## DIRECTIONS FOR THIS TASK
Could you please reproduce all the records below exactly, leaving out the images?

(People photos with keypoints)

##############################

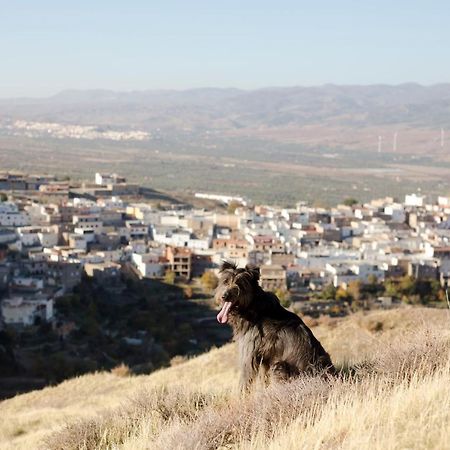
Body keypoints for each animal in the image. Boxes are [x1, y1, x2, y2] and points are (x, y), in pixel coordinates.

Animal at [216, 260, 336, 390]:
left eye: (240, 284)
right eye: (225, 281)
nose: (224, 296)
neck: (253, 306)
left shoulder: (249, 356)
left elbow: (245, 382)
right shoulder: (264, 360)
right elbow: (264, 379)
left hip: (279, 366)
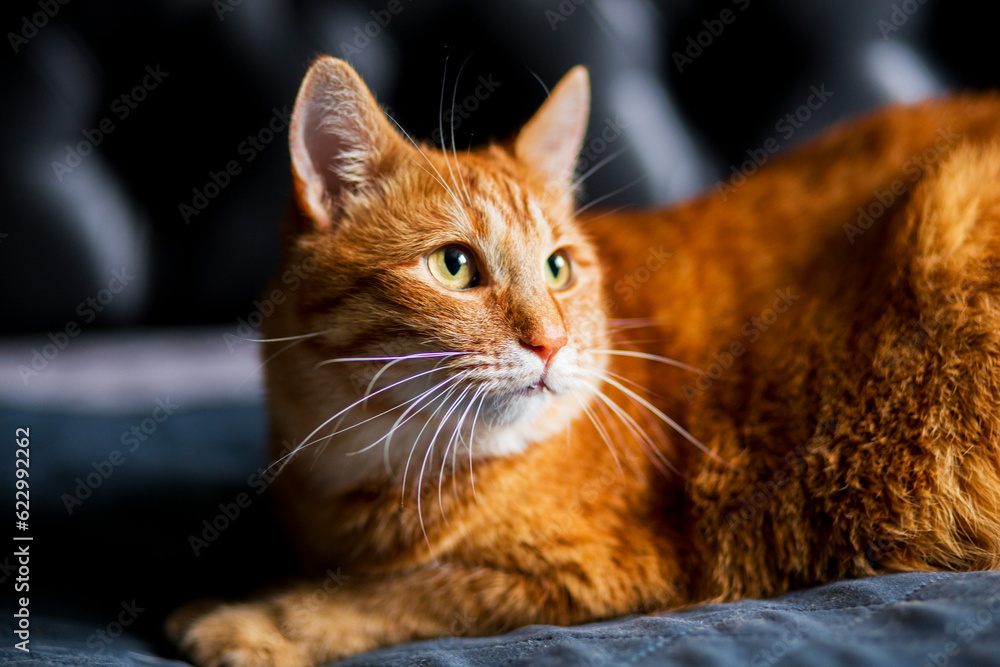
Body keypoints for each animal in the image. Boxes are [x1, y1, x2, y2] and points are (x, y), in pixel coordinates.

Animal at [168, 58, 1000, 667]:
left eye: (559, 267)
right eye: (454, 266)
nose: (549, 341)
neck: (369, 465)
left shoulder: (602, 569)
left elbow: (397, 592)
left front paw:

##############################

## TASK RESPONSE
Body keypoints for each animal in the image. Boxes are [x1, y1, x2, y2] and points are (x, y), in pixel coordinates.

Animal at [216, 260, 336, 390]:
left eye: (240, 284)
right eye: (225, 281)
nose: (224, 296)
neck: (253, 306)
left shoulder: (249, 356)
left elbow: (245, 382)
right shoulder: (264, 360)
right elbow: (264, 379)
left hip: (279, 366)
Body keypoints for each animal in the image. Boxes are [x1, y1, x2, y2] and points are (x, y), in pixel coordinates.

Animal at [168, 58, 1000, 667]:
left eye: (559, 267)
right eye: (454, 266)
nose: (549, 341)
neck: (369, 465)
left shoulder: (602, 569)
left elbow: (397, 592)
left front paw:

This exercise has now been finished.